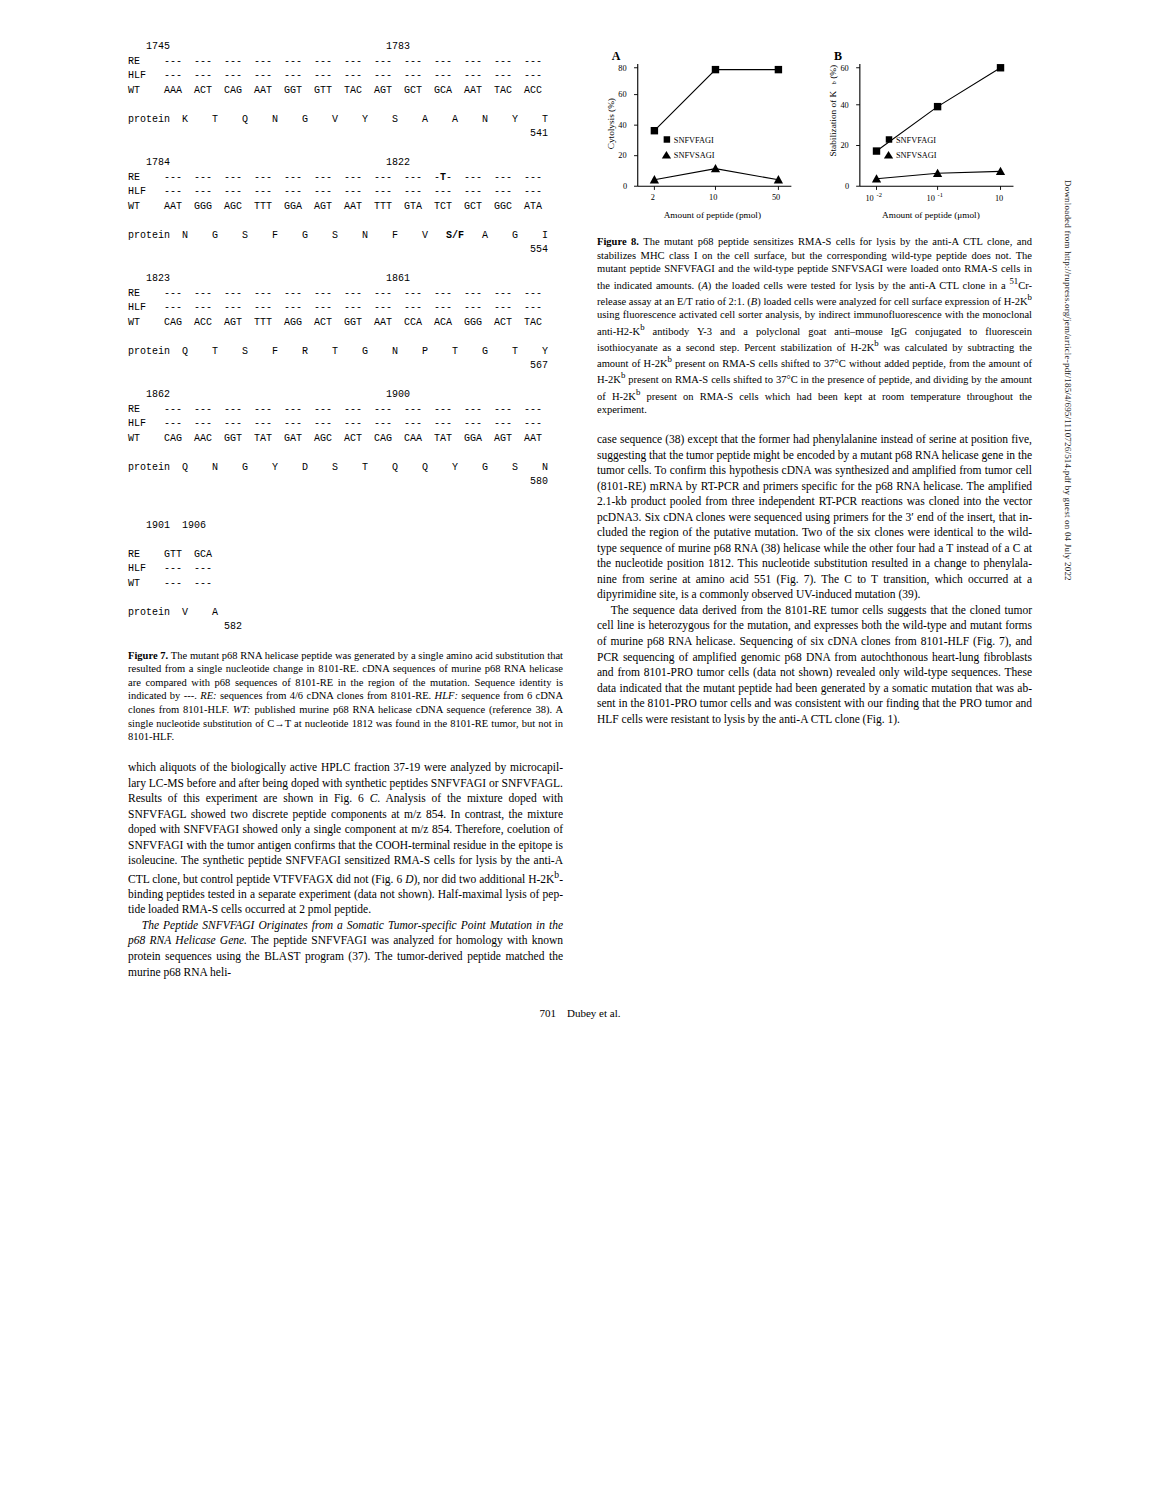Downloaded from http://rupress.org/jem/article-pdf/185/4/695/1110726/514.pdf by guest on 04 July 2022
1745 1783 RE --- --- --- --- --- --- --- --- --- --- --- --- --- HLF --- --- --- --- --- --- --- --- --- --- --- --- --- WT AAA ACT CAG AAT GGT GTT TAC AGT GCT GCA AAT TAC ACC protein K T Q N G V Y S A A N Y T 541 1784 1822 RE --- --- --- --- --- --- --- --- --- -T- --- --- --- HLF --- --- --- --- --- --- --- --- --- --- --- --- --- WT AAT GGG AGC TTT GGA AGT AAT TTT GTA TCT GCT GGC ATA protein N G S F G S N F V S/F A G I 554 1823 1861 RE --- --- --- --- --- --- --- --- --- --- --- --- --- HLF --- --- --- --- --- --- --- --- --- --- --- --- --- WT CAG ACC AGT TTT AGG ACT GGT AAT CCA ACA GGG ACT TAC protein Q T S F R T G N P T G T Y 567 1862 1900 RE --- --- --- --- --- --- --- --- --- --- --- --- --- HLF --- --- --- --- --- --- --- --- --- --- --- --- --- WT CAG AAC GGT TAT GAT AGC ACT CAG CAA TAT GGA AGT AAT protein Q N G Y D S T Q Q Y G S N 580 1901 1906 RE GTT GCA HLF --- --- WT --- --- protein V A 582
Figure 7. The mutant p68 RNA helicase peptide was generated by a single amino acid substitution that resulted from a single nucleotide change in 8101-RE. cDNA sequences of murine p68 RNA helicase are compared with p68 sequences of 8101-RE in the region of the mutation. Sequence identity is indicated by ---. RE: sequences from 4/6 cDNA clones from 8101-RE. HLF: sequence from 6 cDNA clones from 8101-HLF. WT: published murine p68 RNA helicase cDNA sequence (reference 38). A single nucleotide substitution of C→T at nucleotide 1812 was found in the 8101-RE tumor, but not in 8101-HLF.
which aliquots of the biologically active HPLC fraction 37-19 were analyzed by microcapillary LC-MS before and after being doped with synthetic peptides SNFVFAGI or SNFVFAGL. Results of this experiment are shown in Fig. 6 C. Analysis of the mixture doped with SNFVFAGL showed two discrete peptide components at m/z 854. In contrast, the mixture doped with SNFVFAGI showed only a single component at m/z 854. Therefore, coelution of SNFVFAGI with the tumor antigen confirms that the COOH-terminal residue in the epitope is isoleucine. The synthetic peptide SNFVFAGI sensitized RMA-S cells for lysis by the anti-A CTL clone, but control peptide VTFVFAGX did not (Fig. 6 D), nor did two additional H-2Kb-binding peptides tested in a separate experiment (data not shown). Half-maximal lysis of peptide loaded RMA-S cells occurred at 2 pmol peptide.
The Peptide SNFVFAGI Originates from a Somatic Tumor-specific Point Mutation in the p68 RNA Helicase Gene. The peptide SNFVFAGI was analyzed for homology with known protein sequences using the BLAST program (37). The tumor-derived peptide matched the murine p68 RNA heli-
A 0 20 40 60 80 2 10 50 Cytolysis (%) Amount of peptide (pmol) SNFVFAGI SNFVSAGI B 0 20 40 60 10-2 10-1 10 Stabilization of K b (%) Amount of peptide (μmol) SNFVFAGI SNFVSAGI
Figure 8. The mutant p68 peptide sensitizes RMA-S cells for lysis by the anti-A CTL clone, and stabilizes MHC class I on the cell surface, but the corresponding wild-type peptide does not. The mutant peptide SNFVFAGI and the wild-type peptide SNFVSAGI were loaded onto RMA-S cells in the indicated amounts. (A) the loaded cells were tested for lysis by the anti-A CTL clone in a 51Cr-release assay at an E/T ratio of 2:1. (B) loaded cells were analyzed for cell surface expression of H-2Kb using fluorescence activated cell sorter analysis, by indirect immunofluorescence with the monoclonal anti-H2-Kb antibody Y-3 and a polyclonal goat anti–mouse IgG conjugated to fluorescein isothiocyanate as a second step. Percent stabilization of H-2Kb was calculated by subtracting the amount of H-2Kb present on RMA-S cells shifted to 37°C without added peptide, from the amount of H-2Kb present on RMA-S cells shifted to 37°C in the presence of peptide, and dividing by the amount of H-2Kb present on RMA-S cells which had been kept at room temperature throughout the experiment.
case sequence (38) except that the former had phenylalanine instead of serine at position five, suggesting that the tumor peptide might be encoded by a mutant p68 RNA helicase gene in the tumor cells. To confirm this hypothesis cDNA was synthesized and amplified from tumor cell (8101-RE) mRNA by RT-PCR and primers specific for the p68 RNA helicase. The amplified 2.1-kb product pooled from three independent RT-PCR reactions was cloned into the vector pcDNA3. Six cDNA clones were sequenced using primers for the 3′ end of the insert, that included the region of the putative mutation. Two of the six clones were identical to the wild-type sequence of murine p68 RNA (38) helicase while the other four had a T instead of a C at the nucleotide position 1812. This nucleotide substitution resulted in a change to phenylalanine from serine at amino acid 551 (Fig. 7). The C to T transition, which occurred at a dipyrimidine site, is a commonly observed UV-induced mutation (39).
The sequence data derived from the 8101-RE tumor cells suggests that the cloned tumor cell line is heterozygous for the mutation, and expresses both the wild-type and mutant forms of murine p68 RNA helicase. Sequencing of six cDNA clones from 8101-HLF (Fig. 7), and PCR sequencing of amplified genomic p68 DNA from autochthonous heart-lung fibroblasts and from 8101-PRO tumor cells (data not shown) revealed only wild-type sequences. These data indicated that the mutant peptide had been generated by a somatic mutation that was absent in the 8101-PRO tumor cells and was consistent with our finding that the PRO tumor and HLF cells were resistant to lysis by the anti-A CTL clone (Fig. 1).
701 Dubey et al.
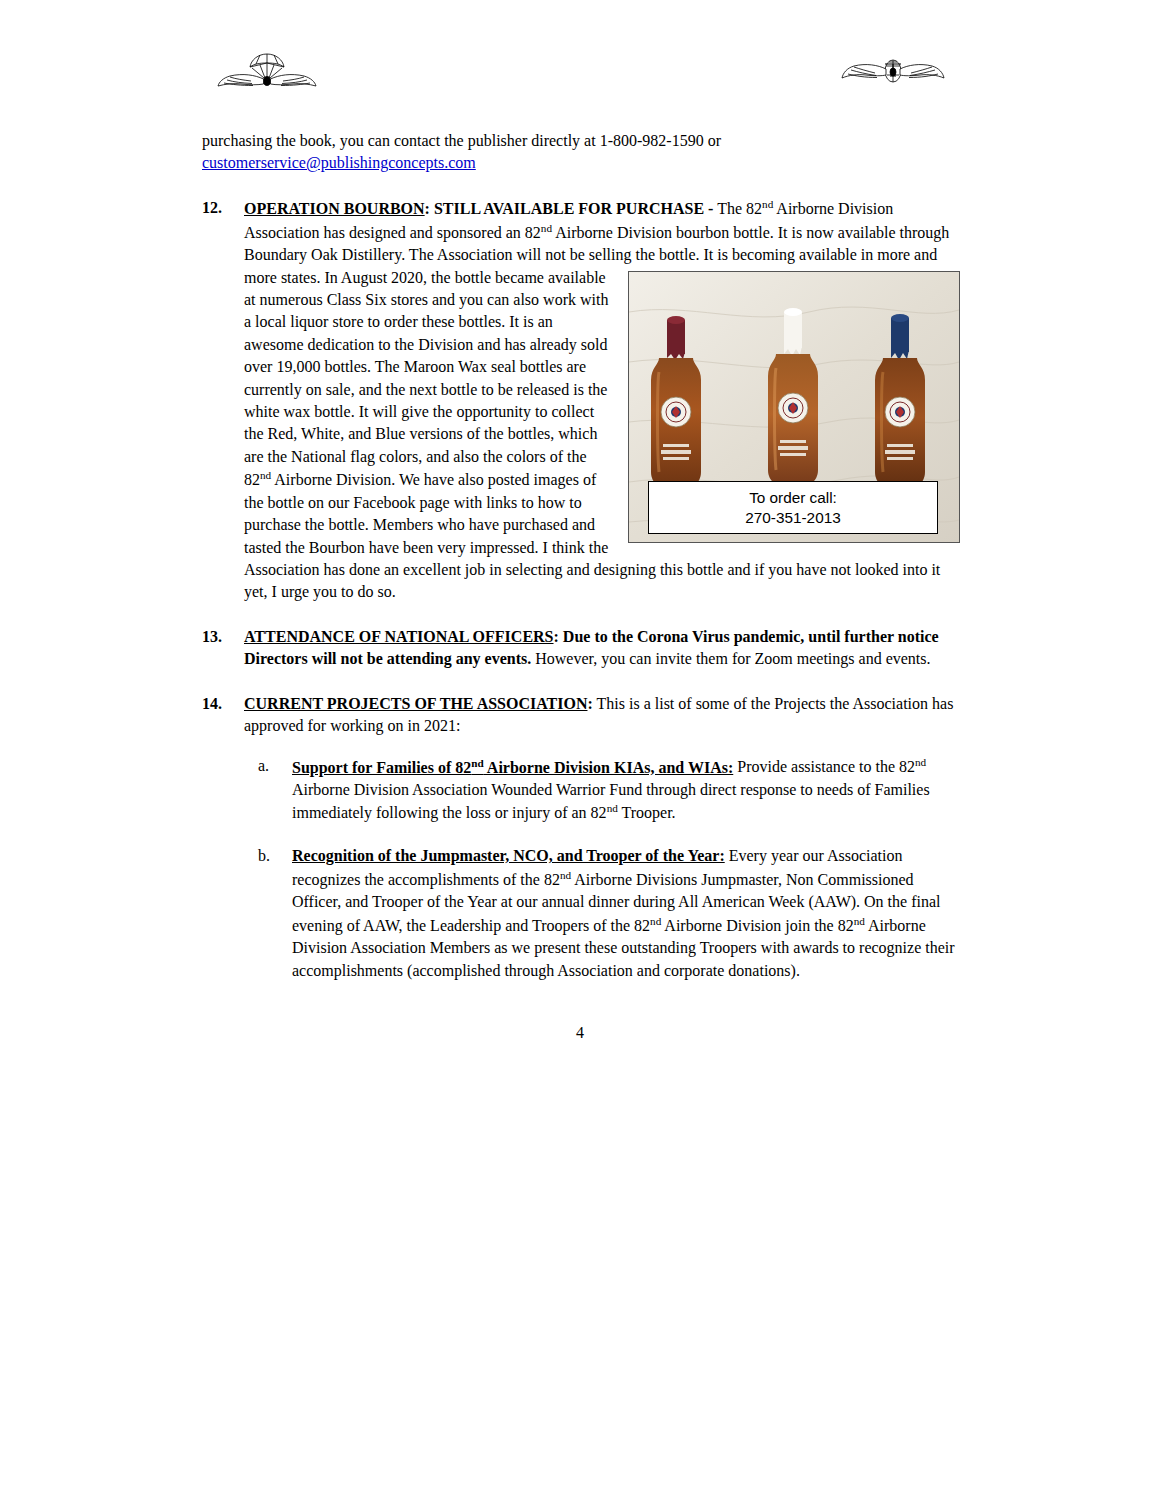purchasing the book, you can contact the publisher directly at 1-800-982-1590 or customerservice@publishingconcepts.com
OPERATION BOURBON: STILL AVAILABLE FOR PURCHASE - The 82nd Airborne Division Association has designed and sponsored an 82nd Airborne Division bourbon bottle. It is now available through Boundary Oak Distillery. The Association will not be selling the bottle. It is becoming available
To order call:
270-351-2013
in more and more states. In August 2020, the bottle became available at numerous Class Six stores and you can also work with a local liquor store to order these bottles. It is an awesome dedication to the Division and has already sold over 19,000 bottles. The Maroon Wax seal bottles are currently on sale, and the next bottle to be released is the white wax bottle. It will give the opportunity to collect the Red, White, and Blue versions of the bottles, which are the National flag colors, and also the colors of the 82nd Airborne Division. We have also posted images of the bottle on our Facebook page with links to how to purchase the bottle. Members who have purchased and tasted the Bourbon have been very impressed. I think the Association has done an excellent job in selecting and designing this bottle and if you have not looked into it yet, I urge you to do so.
ATTENDANCE OF NATIONAL OFFICERS: Due to the Corona Virus pandemic, until further notice Directors will not be attending any events. However, you can invite them for Zoom meetings and events.
CURRENT PROJECTS OF THE ASSOCIATION: This is a list of some of the Projects the Association has approved for working on in 2021:
Support for Families of 82nd Airborne Division KIAs, and WIAs: Provide assistance to the 82nd Airborne Division Association Wounded Warrior Fund through direct response to needs of Families immediately following the loss or injury of an 82nd Trooper.
Recognition of the Jumpmaster, NCO, and Trooper of the Year: Every year our Association recognizes the accomplishments of the 82nd Airborne Divisions Jumpmaster, Non Commissioned Officer, and Trooper of the Year at our annual dinner during All American Week (AAW). On the final evening of AAW, the Leadership and Troopers of the 82nd Airborne Division join the 82nd Airborne Division Association Members as we present these outstanding Troopers with awards to recognize their accomplishments (accomplished through Association and corporate donations).
4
────────────────
Problem requirements
Could the data above be reproduced exactly, with the pictures left out?

Answer section
Downloaded from http://rupress.org/jem/article-pdf/185/4/695/1110726/514.pdf by guest on 04 July 2022
1745 1783 RE --- --- --- --- --- --- --- --- --- --- --- --- --- HLF --- --- --- --- --- --- --- --- --- --- --- --- --- WT AAA ACT CAG AAT GGT GTT TAC AGT GCT GCA AAT TAC ACC protein K T Q N G V Y S A A N Y T 541 1784 1822 RE --- --- --- --- --- --- --- --- --- -T- --- --- --- HLF --- --- --- --- --- --- --- --- --- --- --- --- --- WT AAT GGG AGC TTT GGA AGT AAT TTT GTA TCT GCT GGC ATA protein N G S F G S N F V S/F A G I 554 1823 1861 RE --- --- --- --- --- --- --- --- --- --- --- --- --- HLF --- --- --- --- --- --- --- --- --- --- --- --- --- WT CAG ACC AGT TTT AGG ACT GGT AAT CCA ACA GGG ACT TAC protein Q T S F R T G N P T G T Y 567 1862 1900 RE --- --- --- --- --- --- --- --- --- --- --- --- --- HLF --- --- --- --- --- --- --- --- --- --- --- --- --- WT CAG AAC GGT TAT GAT AGC ACT CAG CAA TAT GGA AGT AAT protein Q N G Y D S T Q Q Y G S N 580 1901 1906 RE GTT GCA HLF --- --- WT --- --- protein V A 582
Figure 7. The mutant p68 RNA helicase peptide was generated by a single amino acid substitution that resulted from a single nucleotide change in 8101-RE. cDNA sequences of murine p68 RNA helicase are compared with p68 sequences of 8101-RE in the region of the mutation. Sequence identity is indicated by ---. RE: sequences from 4/6 cDNA clones from 8101-RE. HLF: sequence from 6 cDNA clones from 8101-HLF. WT: published murine p68 RNA helicase cDNA sequence (reference 38). A single nucleotide substitution of C→T at nucleotide 1812 was found in the 8101-RE tumor, but not in 8101-HLF.
which aliquots of the biologically active HPLC fraction 37-19 were analyzed by microcapillary LC-MS before and after being doped with synthetic peptides SNFVFAGI or SNFVFAGL. Results of this experiment are shown in Fig. 6 C. Analysis of the mixture doped with SNFVFAGL showed two discrete peptide components at m/z 854. In contrast, the mixture doped with SNFVFAGI showed only a single component at m/z 854. Therefore, coelution of SNFVFAGI with the tumor antigen confirms that the COOH-terminal residue in the epitope is isoleucine. The synthetic peptide SNFVFAGI sensitized RMA-S cells for lysis by the anti-A CTL clone, but control peptide VTFVFAGX did not (Fig. 6 D), nor did two additional H-2Kb-binding peptides tested in a separate experiment (data not shown). Half-maximal lysis of peptide loaded RMA-S cells occurred at 2 pmol peptide.
The Peptide SNFVFAGI Originates from a Somatic Tumor-specific Point Mutation in the p68 RNA Helicase Gene. The peptide SNFVFAGI was analyzed for homology with known protein sequences using the BLAST program (37). The tumor-derived peptide matched the murine p68 RNA heli-
A 0 20 40 60 80 2 10 50 Cytolysis (%) Amount of peptide (pmol) SNFVFAGI SNFVSAGI B 0 20 40 60 10-2 10-1 10 Stabilization of K b (%) Amount of peptide (μmol) SNFVFAGI SNFVSAGI
Figure 8. The mutant p68 peptide sensitizes RMA-S cells for lysis by the anti-A CTL clone, and stabilizes MHC class I on the cell surface, but the corresponding wild-type peptide does not. The mutant peptide SNFVFAGI and the wild-type peptide SNFVSAGI were loaded onto RMA-S cells in the indicated amounts. (A) the loaded cells were tested for lysis by the anti-A CTL clone in a 51Cr-release assay at an E/T ratio of 2:1. (B) loaded cells were analyzed for cell surface expression of H-2Kb using fluorescence activated cell sorter analysis, by indirect immunofluorescence with the monoclonal anti-H2-Kb antibody Y-3 and a polyclonal goat anti–mouse IgG conjugated to fluorescein isothiocyanate as a second step. Percent stabilization of H-2Kb was calculated by subtracting the amount of H-2Kb present on RMA-S cells shifted to 37°C without added peptide, from the amount of H-2Kb present on RMA-S cells shifted to 37°C in the presence of peptide, and dividing by the amount of H-2Kb present on RMA-S cells which had been kept at room temperature throughout the experiment.
case sequence (38) except that the former had phenylalanine instead of serine at position five, suggesting that the tumor peptide might be encoded by a mutant p68 RNA helicase gene in the tumor cells. To confirm this hypothesis cDNA was synthesized and amplified from tumor cell (8101-RE) mRNA by RT-PCR and primers specific for the p68 RNA helicase. The amplified 2.1-kb product pooled from three independent RT-PCR reactions was cloned into the vector pcDNA3. Six cDNA clones were sequenced using primers for the 3′ end of the insert, that included the region of the putative mutation. Two of the six clones were identical to the wild-type sequence of murine p68 RNA (38) helicase while the other four had a T instead of a C at the nucleotide position 1812. This nucleotide substitution resulted in a change to phenylalanine from serine at amino acid 551 (Fig. 7). The C to T transition, which occurred at a dipyrimidine site, is a commonly observed UV-induced mutation (39).
The sequence data derived from the 8101-RE tumor cells suggests that the cloned tumor cell line is heterozygous for the mutation, and expresses both the wild-type and mutant forms of murine p68 RNA helicase. Sequencing of six cDNA clones from 8101-HLF (Fig. 7), and PCR sequencing of amplified genomic p68 DNA from autochthonous heart-lung fibroblasts and from 8101-PRO tumor cells (data not shown) revealed only wild-type sequences. These data indicated that the mutant peptide had been generated by a somatic mutation that was absent in the 8101-PRO tumor cells and was consistent with our finding that the PRO tumor and HLF cells were resistant to lysis by the anti-A CTL clone (Fig. 1).
701 Dubey et al.
purchasing the book, you can contact the publisher directly at 1-800-982-1590 or customerservice@publishingconcepts.com
OPERATION BOURBON: STILL AVAILABLE FOR PURCHASE - The 82nd Airborne Division Association has designed and sponsored an 82nd Airborne Division bourbon bottle. It is now available through Boundary Oak Distillery. The Association will not be selling the bottle. It is becoming available
To order call:
270-351-2013
in more and more states. In August 2020, the bottle became available at numerous Class Six stores and you can also work with a local liquor store to order these bottles. It is an awesome dedication to the Division and has already sold over 19,000 bottles. The Maroon Wax seal bottles are currently on sale, and the next bottle to be released is the white wax bottle. It will give the opportunity to collect the Red, White, and Blue versions of the bottles, which are the National flag colors, and also the colors of the 82nd Airborne Division. We have also posted images of the bottle on our Facebook page with links to how to purchase the bottle. Members who have purchased and tasted the Bourbon have been very impressed. I think the Association has done an excellent job in selecting and designing this bottle and if you have not looked into it yet, I urge you to do so.
ATTENDANCE OF NATIONAL OFFICERS: Due to the Corona Virus pandemic, until further notice Directors will not be attending any events. However, you can invite them for Zoom meetings and events.
CURRENT PROJECTS OF THE ASSOCIATION: This is a list of some of the Projects the Association has approved for working on in 2021:
Support for Families of 82nd Airborne Division KIAs, and WIAs: Provide assistance to the 82nd Airborne Division Association Wounded Warrior Fund through direct response to needs of Families immediately following the loss or injury of an 82nd Trooper.
Recognition of the Jumpmaster, NCO, and Trooper of the Year: Every year our Association recognizes the accomplishments of the 82nd Airborne Divisions Jumpmaster, Non Commissioned Officer, and Trooper of the Year at our annual dinner during All American Week (AAW). On the final evening of AAW, the Leadership and Troopers of the 82nd Airborne Division join the 82nd Airborne Division Association Members as we present these outstanding Troopers with awards to recognize their accomplishments (accomplished through Association and corporate donations).
4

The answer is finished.